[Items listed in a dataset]
==========

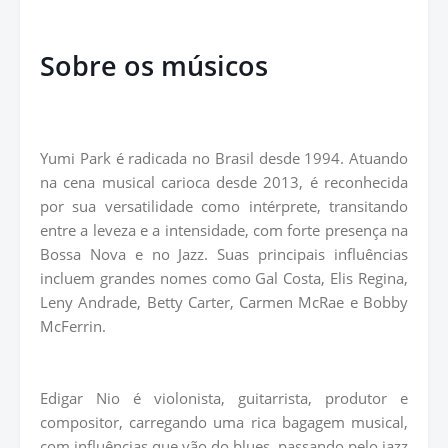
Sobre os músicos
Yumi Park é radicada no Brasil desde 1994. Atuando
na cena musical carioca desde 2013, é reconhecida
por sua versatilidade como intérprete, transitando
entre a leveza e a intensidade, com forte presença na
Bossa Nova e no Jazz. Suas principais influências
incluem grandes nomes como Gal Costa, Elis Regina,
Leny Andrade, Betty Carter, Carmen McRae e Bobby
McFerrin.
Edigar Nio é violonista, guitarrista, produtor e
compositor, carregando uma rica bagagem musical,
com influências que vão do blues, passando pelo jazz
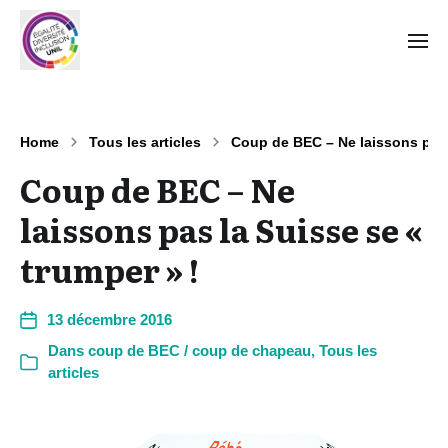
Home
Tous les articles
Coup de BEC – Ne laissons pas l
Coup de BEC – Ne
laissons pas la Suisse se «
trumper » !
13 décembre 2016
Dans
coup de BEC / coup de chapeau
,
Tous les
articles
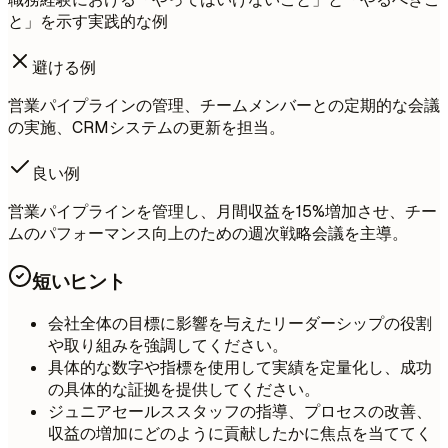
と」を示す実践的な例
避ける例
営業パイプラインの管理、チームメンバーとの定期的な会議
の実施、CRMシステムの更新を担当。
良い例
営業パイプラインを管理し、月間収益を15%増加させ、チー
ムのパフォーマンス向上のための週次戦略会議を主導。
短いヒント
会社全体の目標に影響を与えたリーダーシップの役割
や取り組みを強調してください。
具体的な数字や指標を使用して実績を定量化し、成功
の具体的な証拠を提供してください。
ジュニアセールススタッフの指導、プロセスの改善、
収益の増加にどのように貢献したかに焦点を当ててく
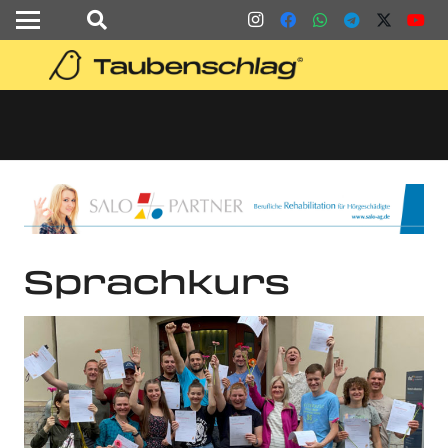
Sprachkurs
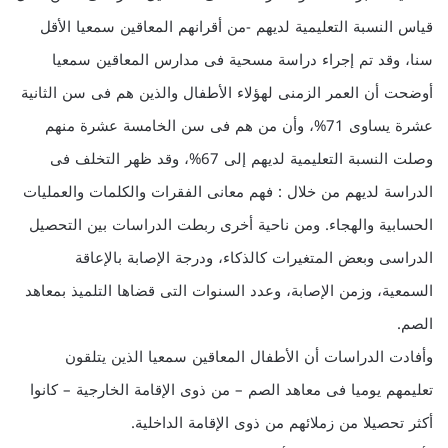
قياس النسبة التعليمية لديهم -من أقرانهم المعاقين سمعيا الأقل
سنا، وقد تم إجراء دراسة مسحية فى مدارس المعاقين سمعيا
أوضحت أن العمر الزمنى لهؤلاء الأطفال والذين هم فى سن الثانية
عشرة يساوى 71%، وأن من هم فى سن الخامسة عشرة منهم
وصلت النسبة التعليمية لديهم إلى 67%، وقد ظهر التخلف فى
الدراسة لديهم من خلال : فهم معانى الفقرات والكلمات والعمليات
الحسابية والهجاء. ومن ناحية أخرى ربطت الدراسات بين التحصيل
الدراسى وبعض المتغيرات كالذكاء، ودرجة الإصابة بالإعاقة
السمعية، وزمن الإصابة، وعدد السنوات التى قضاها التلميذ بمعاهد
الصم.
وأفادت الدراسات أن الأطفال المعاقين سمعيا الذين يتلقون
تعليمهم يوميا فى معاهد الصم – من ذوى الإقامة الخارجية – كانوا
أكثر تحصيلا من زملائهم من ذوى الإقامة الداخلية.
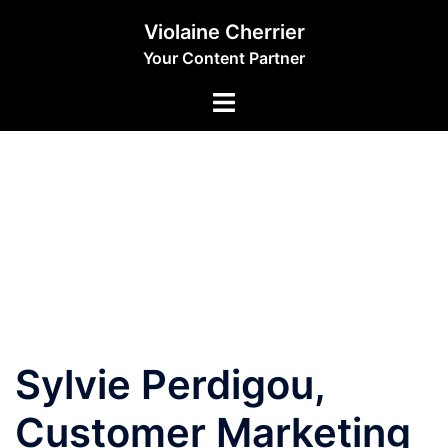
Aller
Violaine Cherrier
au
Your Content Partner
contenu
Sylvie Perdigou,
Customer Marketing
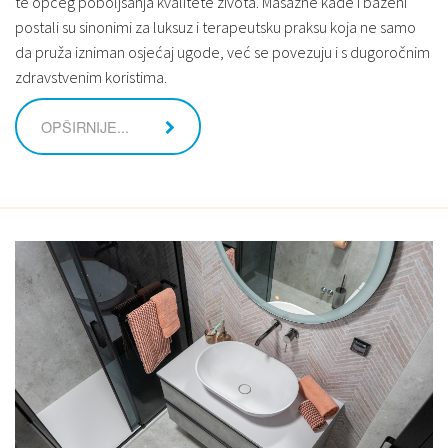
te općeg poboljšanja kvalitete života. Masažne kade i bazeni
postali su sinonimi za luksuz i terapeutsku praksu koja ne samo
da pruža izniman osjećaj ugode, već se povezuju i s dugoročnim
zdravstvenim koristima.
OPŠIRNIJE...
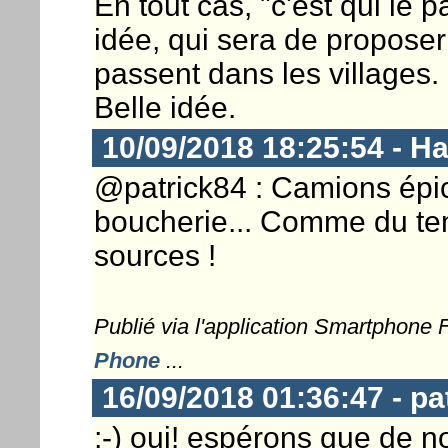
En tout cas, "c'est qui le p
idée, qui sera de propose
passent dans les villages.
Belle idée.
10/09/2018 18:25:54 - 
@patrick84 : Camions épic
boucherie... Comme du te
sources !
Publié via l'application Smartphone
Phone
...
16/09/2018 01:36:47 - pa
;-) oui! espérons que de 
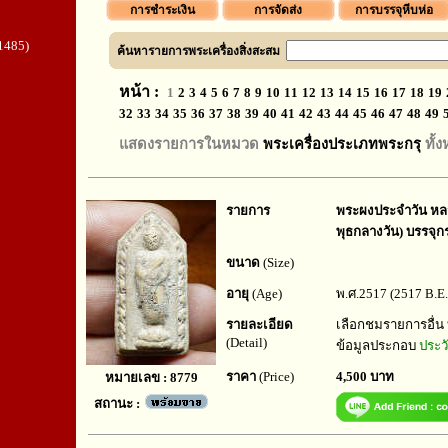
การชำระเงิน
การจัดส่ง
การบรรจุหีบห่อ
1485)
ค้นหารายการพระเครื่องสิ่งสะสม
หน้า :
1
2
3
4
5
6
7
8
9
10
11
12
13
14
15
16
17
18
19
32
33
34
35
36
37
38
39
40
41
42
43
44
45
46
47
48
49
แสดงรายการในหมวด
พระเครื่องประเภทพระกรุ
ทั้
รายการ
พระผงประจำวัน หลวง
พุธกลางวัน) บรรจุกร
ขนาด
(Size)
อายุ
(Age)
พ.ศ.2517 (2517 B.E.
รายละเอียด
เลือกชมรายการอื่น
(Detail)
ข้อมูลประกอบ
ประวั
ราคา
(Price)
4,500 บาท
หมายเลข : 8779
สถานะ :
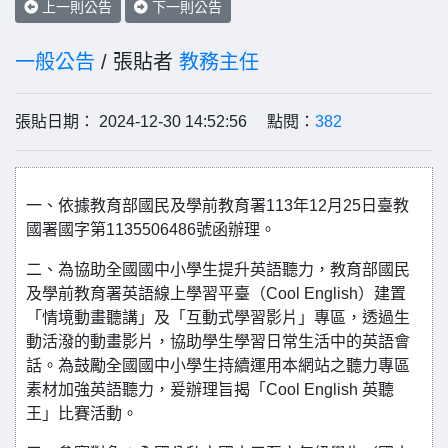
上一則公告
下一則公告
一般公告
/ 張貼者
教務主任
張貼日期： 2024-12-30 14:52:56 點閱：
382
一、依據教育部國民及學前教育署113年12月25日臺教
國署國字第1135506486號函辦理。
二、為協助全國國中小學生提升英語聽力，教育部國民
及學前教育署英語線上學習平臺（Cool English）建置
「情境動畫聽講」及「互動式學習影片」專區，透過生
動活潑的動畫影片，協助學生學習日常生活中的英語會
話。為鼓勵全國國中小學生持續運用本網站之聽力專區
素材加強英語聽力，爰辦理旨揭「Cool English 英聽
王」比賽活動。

==========

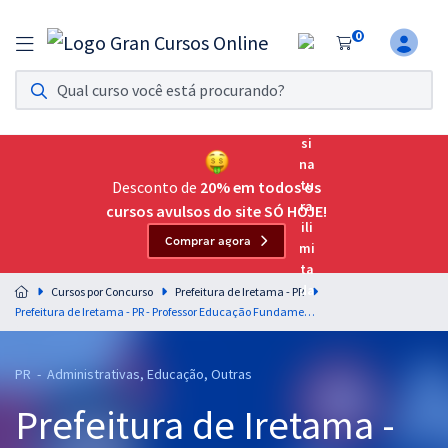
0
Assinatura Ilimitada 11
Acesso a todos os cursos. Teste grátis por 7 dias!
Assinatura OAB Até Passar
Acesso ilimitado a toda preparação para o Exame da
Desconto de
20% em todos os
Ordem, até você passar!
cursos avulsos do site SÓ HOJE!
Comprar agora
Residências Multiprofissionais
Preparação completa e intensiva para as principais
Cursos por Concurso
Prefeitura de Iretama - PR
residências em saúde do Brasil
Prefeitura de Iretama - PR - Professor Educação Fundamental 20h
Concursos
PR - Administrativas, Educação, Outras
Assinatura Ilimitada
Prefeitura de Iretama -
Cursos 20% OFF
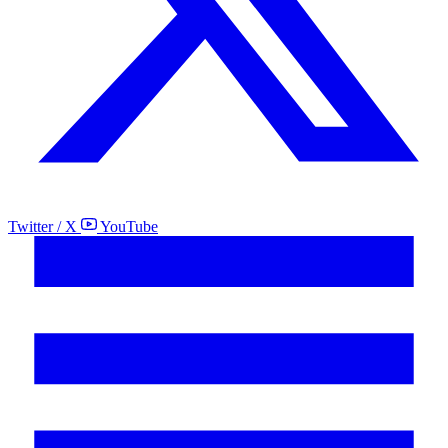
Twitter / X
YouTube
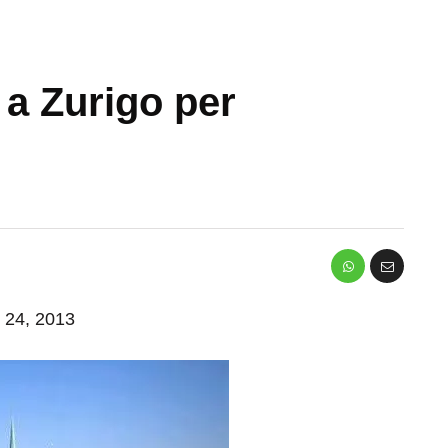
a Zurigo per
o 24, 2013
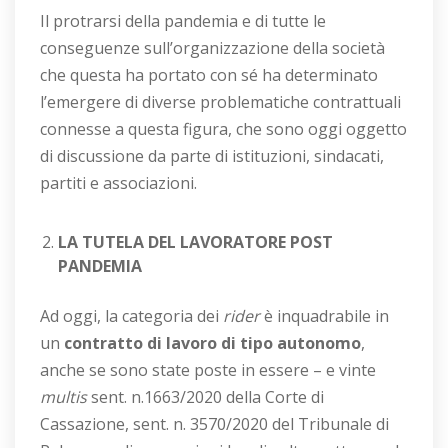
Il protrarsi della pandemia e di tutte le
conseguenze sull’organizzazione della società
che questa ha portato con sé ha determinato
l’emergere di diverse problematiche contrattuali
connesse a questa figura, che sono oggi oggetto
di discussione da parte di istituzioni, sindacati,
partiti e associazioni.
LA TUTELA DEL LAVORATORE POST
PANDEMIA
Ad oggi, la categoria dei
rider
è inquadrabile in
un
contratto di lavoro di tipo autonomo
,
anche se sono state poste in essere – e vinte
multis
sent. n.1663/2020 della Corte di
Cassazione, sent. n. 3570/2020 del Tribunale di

==========

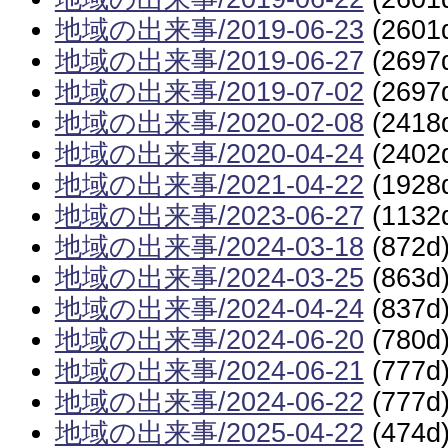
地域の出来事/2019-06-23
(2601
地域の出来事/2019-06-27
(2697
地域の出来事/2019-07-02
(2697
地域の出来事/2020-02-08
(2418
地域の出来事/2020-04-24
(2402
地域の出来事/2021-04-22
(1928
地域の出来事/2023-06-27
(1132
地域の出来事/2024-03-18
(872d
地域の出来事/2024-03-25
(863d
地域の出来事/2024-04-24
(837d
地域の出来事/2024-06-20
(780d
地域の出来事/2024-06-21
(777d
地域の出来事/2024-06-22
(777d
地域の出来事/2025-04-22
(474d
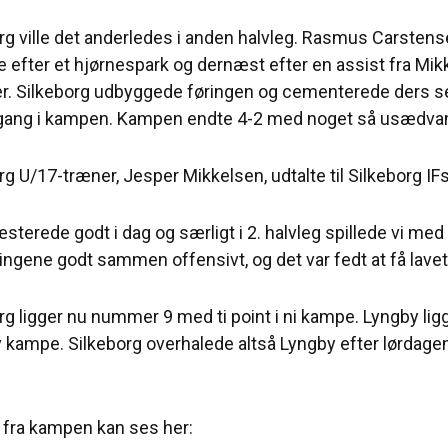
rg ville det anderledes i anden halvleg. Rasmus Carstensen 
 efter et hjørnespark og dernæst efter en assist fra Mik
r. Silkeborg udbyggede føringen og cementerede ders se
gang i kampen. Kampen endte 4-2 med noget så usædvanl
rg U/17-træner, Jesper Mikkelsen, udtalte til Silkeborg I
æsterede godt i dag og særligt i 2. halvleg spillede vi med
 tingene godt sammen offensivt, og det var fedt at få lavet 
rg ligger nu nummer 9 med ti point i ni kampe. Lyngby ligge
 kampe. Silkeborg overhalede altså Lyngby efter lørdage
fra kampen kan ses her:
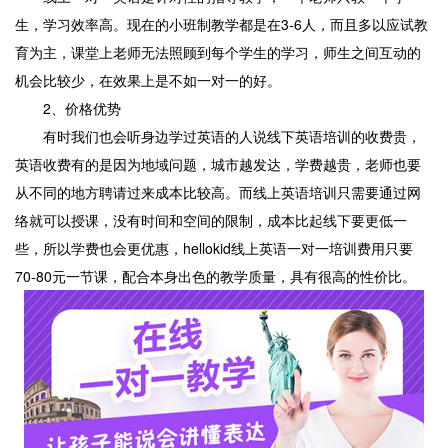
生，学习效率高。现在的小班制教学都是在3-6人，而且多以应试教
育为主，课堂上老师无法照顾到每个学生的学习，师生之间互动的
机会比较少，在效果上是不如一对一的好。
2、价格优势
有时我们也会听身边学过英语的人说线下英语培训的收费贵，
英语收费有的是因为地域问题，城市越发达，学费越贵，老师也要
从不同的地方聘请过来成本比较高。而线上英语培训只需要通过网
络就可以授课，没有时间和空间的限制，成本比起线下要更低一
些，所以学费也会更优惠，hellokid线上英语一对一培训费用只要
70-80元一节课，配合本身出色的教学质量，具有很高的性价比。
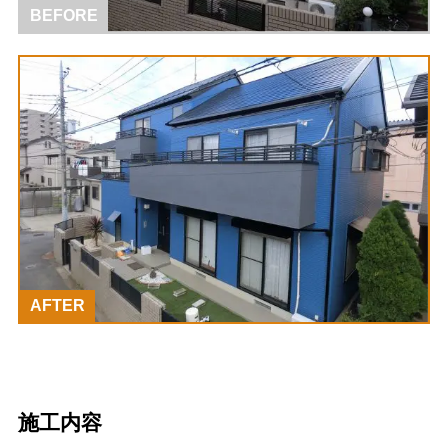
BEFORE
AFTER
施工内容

==========

• _Problem to solve_
Only lines that include "desde" are counted here. Give their number for the records above and add nothing.

• _Your response_
2